Jak odczytano zwój z Ein-Gedi? Na początku zwyczajnie zeskanowano zwęglone znalezisko. Następnie użyto specjalnego oprogramowania, które zostało zaprojektowane tak, by najpierw wykryć poszczególne strony na podstawie ich oczekiwanej geometrii. W kolejnym kroku badacze analizowali strukturę skanu i szukali zmian w jasności poszczególnych stron dokumentu. Obszary pokryte atramentem były jaśniejsze. Tym sposobem program pokazał słowa zapisane na zwoju.

- Obrazowanie same w sobie nigdy nie jest kompletnym rozwiązaniem. Warstwy zapisanego zwoju były zwinięte, sklejone ze sobą i mocno uszkodzone. Musieliśmy odczytać całą strukturę skanu – powiedział William Brent Seales, kierujący poczynaniami badaczy z Uniwersytetu w Kentucky.

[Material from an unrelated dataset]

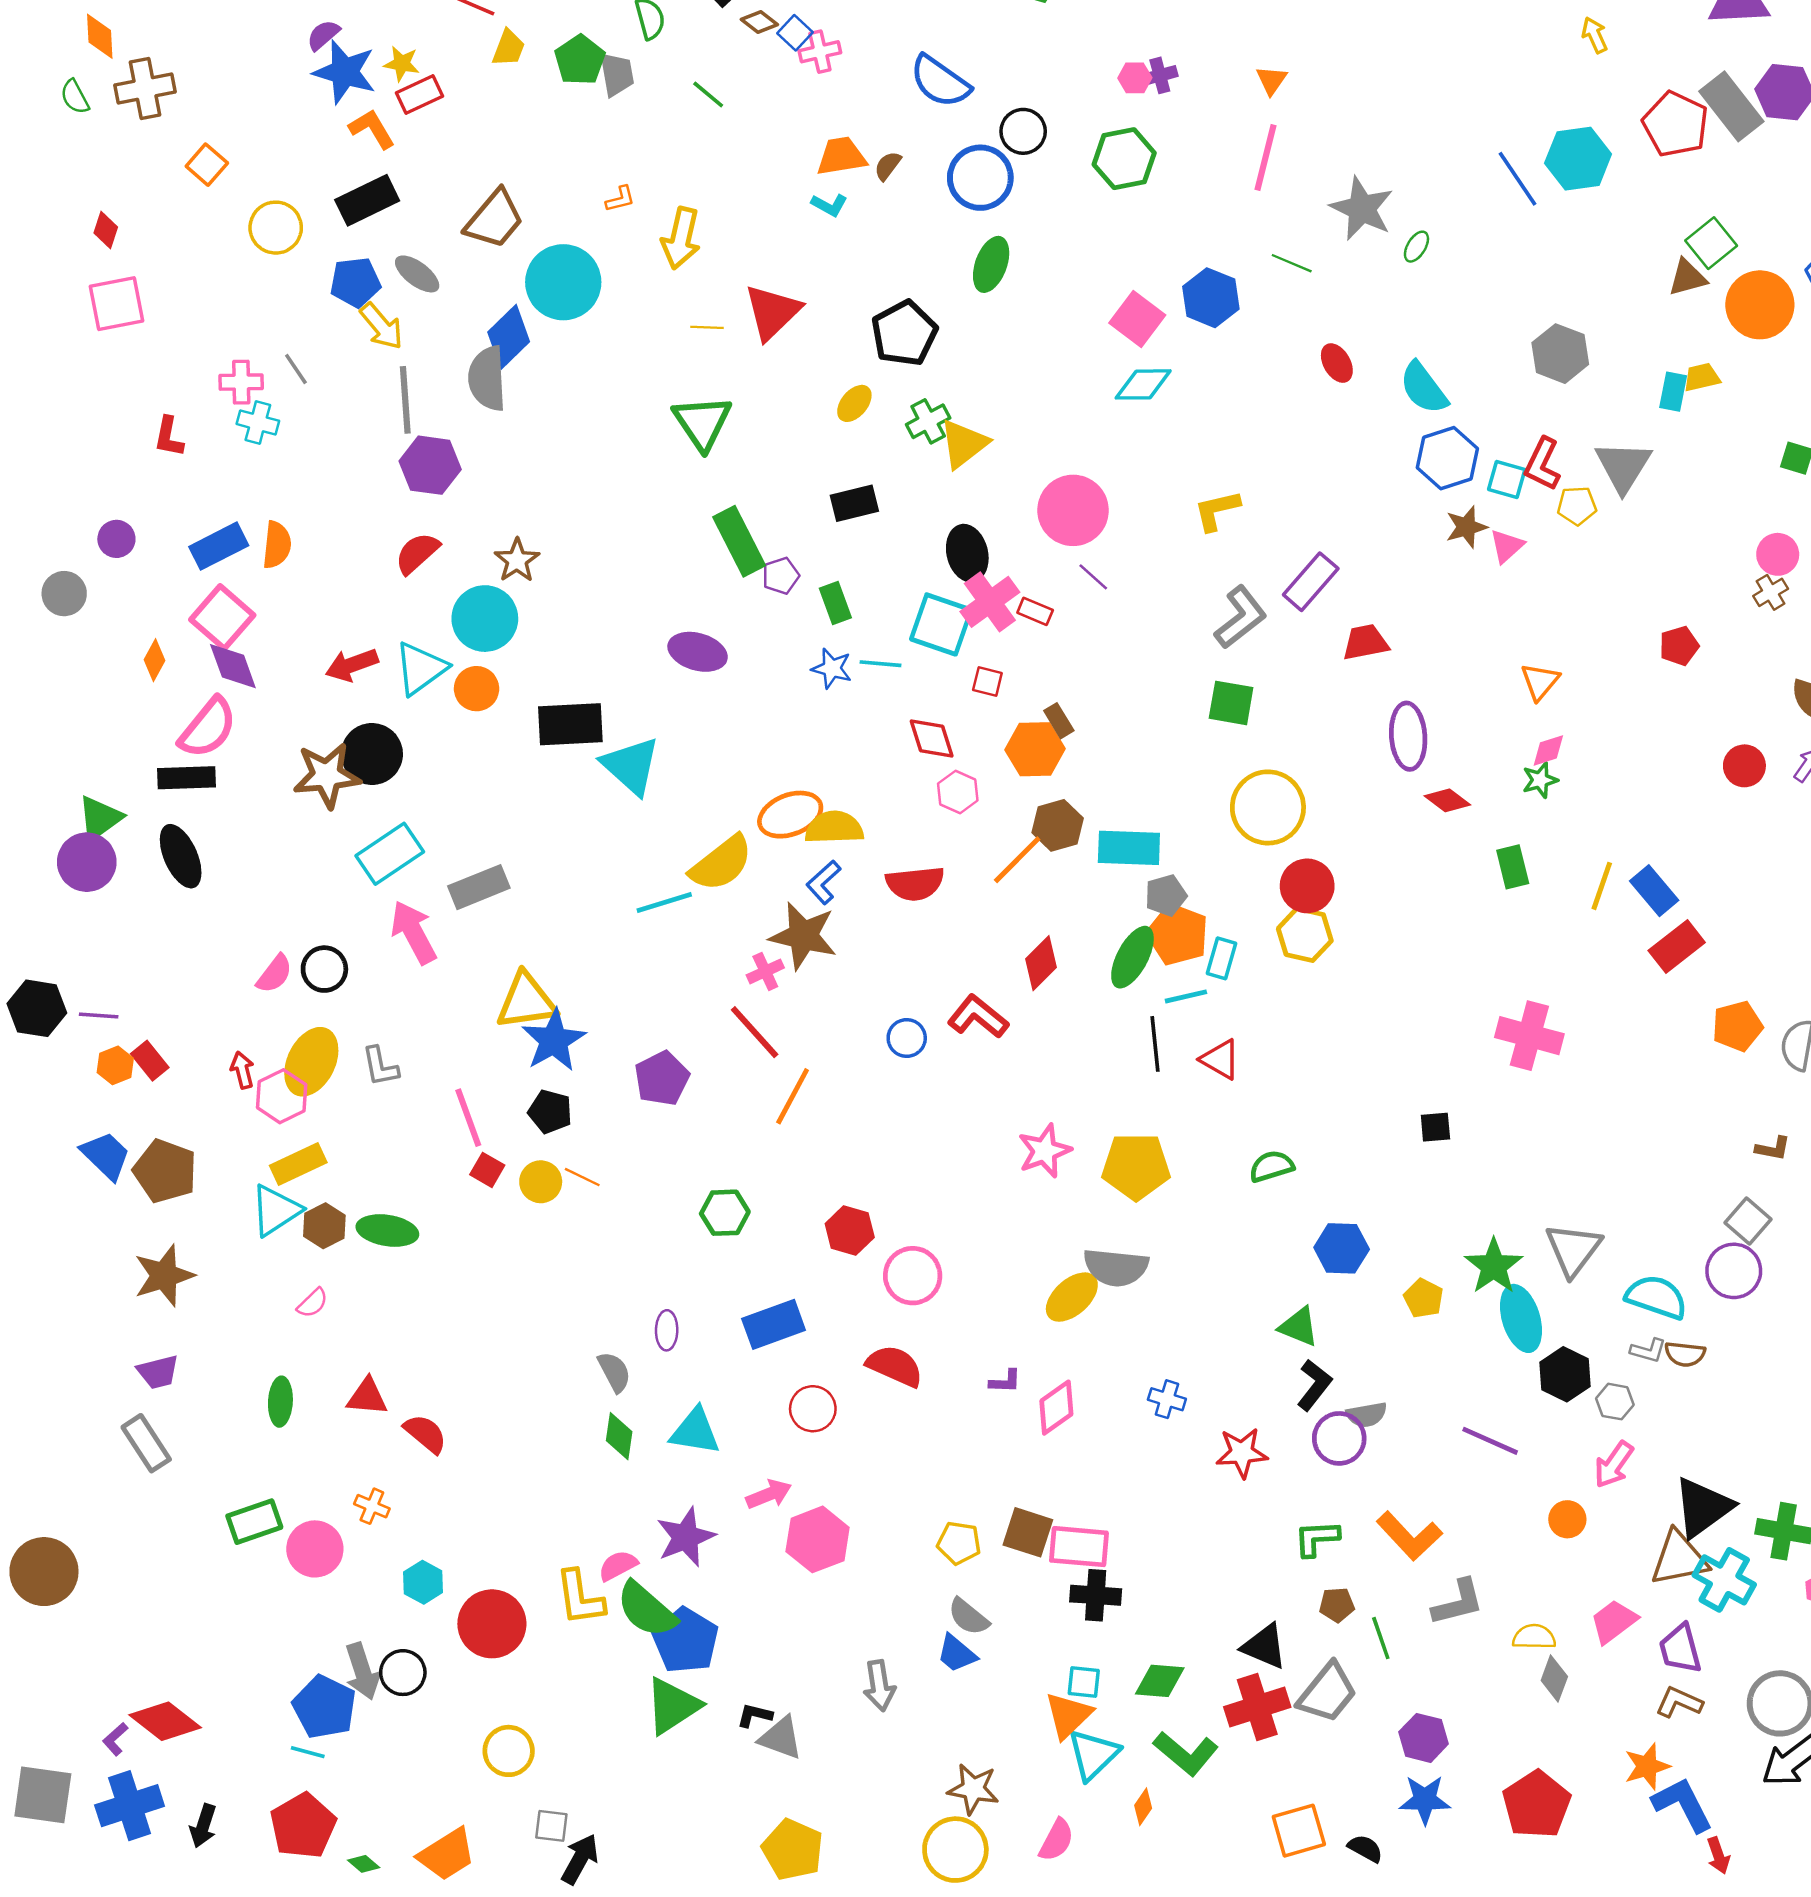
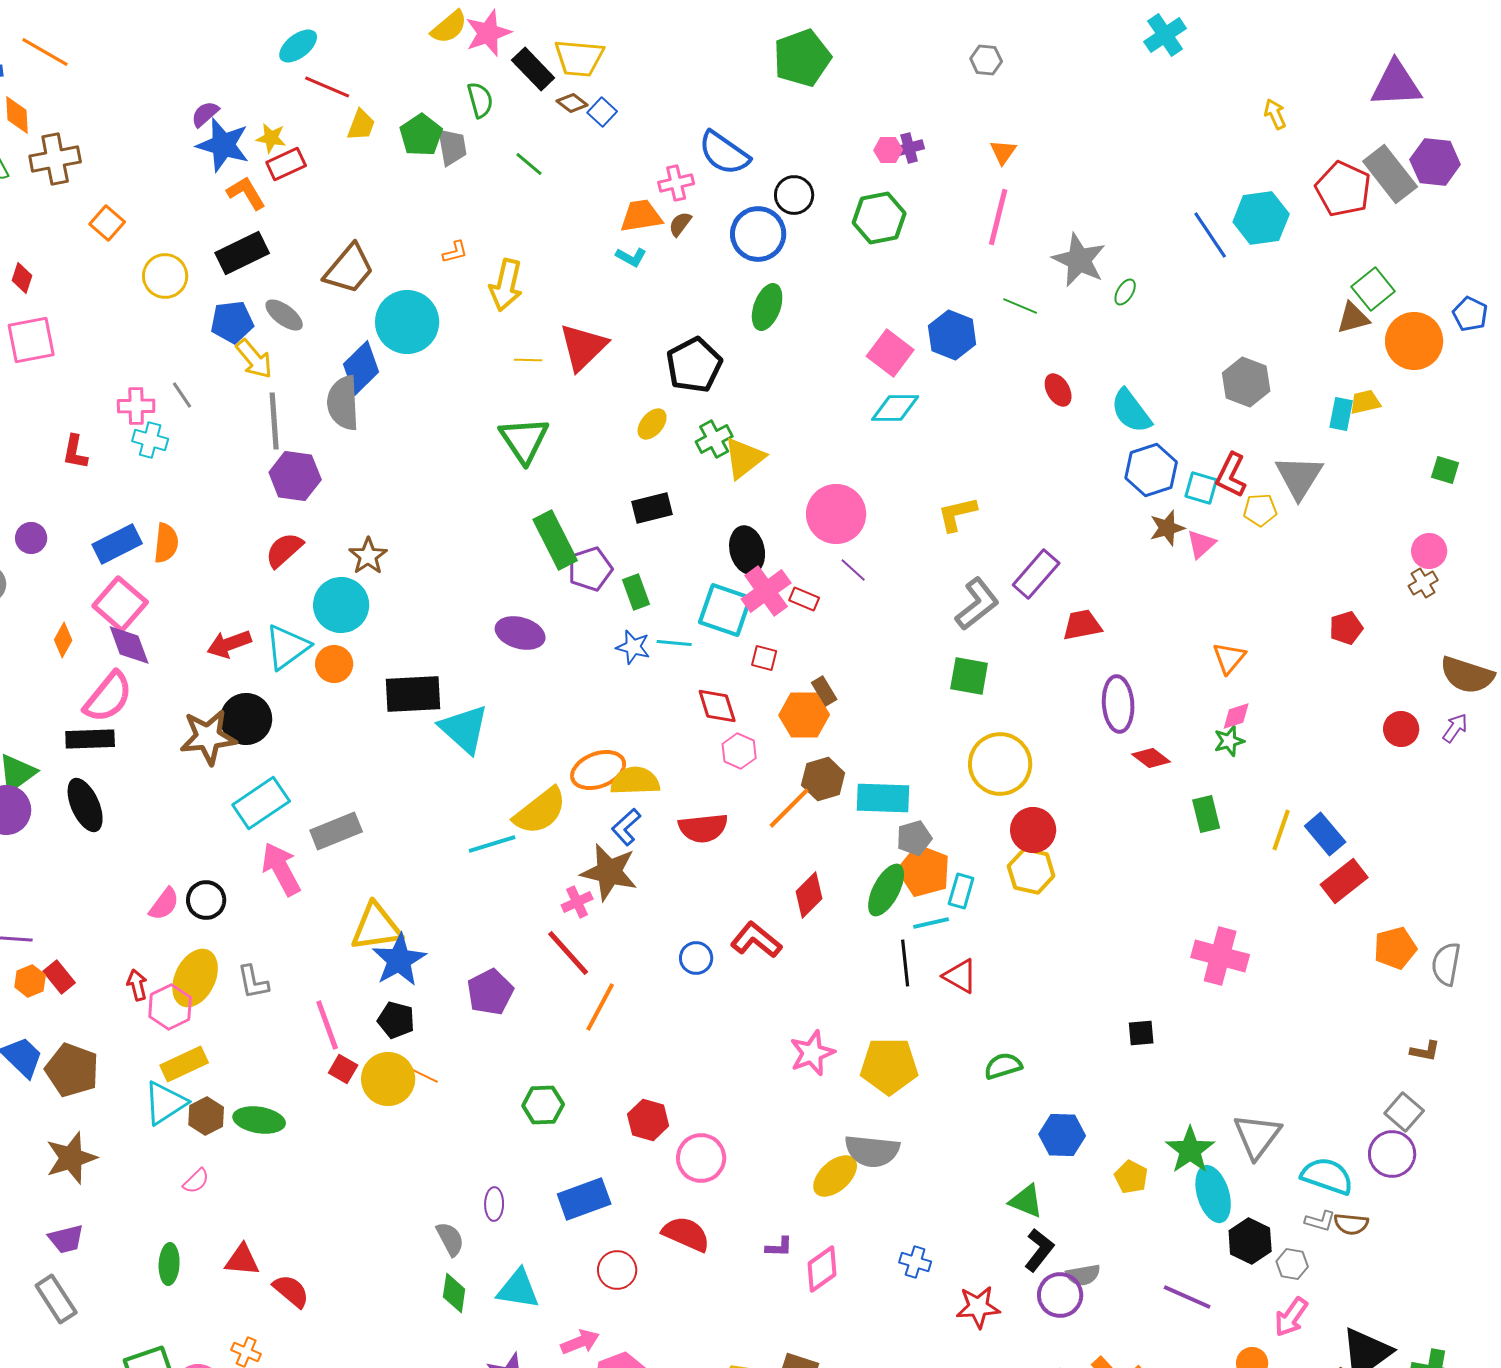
pink cross: (820, 52) -> (676, 183), moved
purple pentagon: (781, 576) -> (590, 569), size x1.4
yellow circle: (541, 1182) -> (388, 1079), size x1.5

Mimo zastosowania zaawansowanej techniki nie wszystkie słowa dokumentu zostały odczytane. Narożne fragmenty zostały strawione przez ogień. Podobnie jak zewnętrzne warstwy zwoju. Jednak już kilka pierwszych fragmentów, które można było oczytać zidentyfikowano jako Księgę Kapłańską.

Badacze są zafascynowani technologią, która pomogła odczytać zwęglony zwój. Dzięki niej będzie można poznać zawartość wielu innych znalezisk, których stan nie pozwala na ich bliższe zbadanie.